San Francisco, 1906. Violet is one of three people grateful for the destruction of the big earthquake. It leaves her and her two best friends unexpectedly wealthy–if the secret that binds them together stays buried beneath the rubble. Fearing discovery, the women strike out on their own, and orphaned, wallflower Violet reinvents herself.
When a whirlwind romance with the city’s most eligible widower, Harry Carlyle, lands her in a luxurious mansion as the second Mrs. Carlyle, it seems like her dreams of happiness and love have come true. But all is not right in the Carlyle home, and Violet soon finds herself trapped by the lingering specter of the first Mrs. Carlyle, and by the inescapable secrets of her own violent history.
The cover of this book is so stunning that I had to read it! Suzanne Rindell has written a Rebecca-esque historical mystery set against the backdrop of the 1906 San Francisco Earthquake.

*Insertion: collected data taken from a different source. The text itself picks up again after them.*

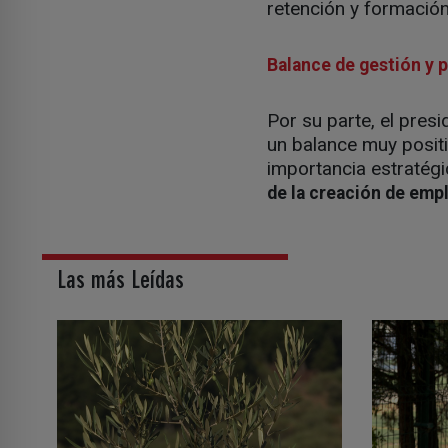
retención y formación 
Balance de gestión y 
Por su parte, el presi
un balance muy posit
importancia estratégi
de la creación de em
Las más Leídas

Violet and her two best friends ran away from an orphanage the day it burned down. A few years later, after a dreadful stint working in the red-light district, the great earthquake strikes, and the girls come into an unexpected fortune. Their new-found wealth comes with the burden of a dark secret, and Violet, Flossie, and Cora decide to go their separate ways.
Violet reinvents herself as a proper, upstanding shop girl, and she catches the eye of the dashing and wealthy widower Harry Carlyle. The one sore subject with Harry is any discussion of his wife, the first Mrs. Carlyle. Harry and Violet marry, but life inside his mansion is anything but bliss.
The oppressive presence of the first Mrs. Carlyle is everywhere. What really happened to her? Violet hears shocking rumors about her fate, but should she ignore them and believe Harry? And who’s behind the strange occurrences happening at night?
THE TWO MRS. CARLYLES is classic Gothic suspense, and I enjoyed it. There were a few times that I wanted to scream at Violet for being so naive or not standing up for herself! Overall, though, it was an intriguing historical mystery with some surprising twists. Borrowed from the library.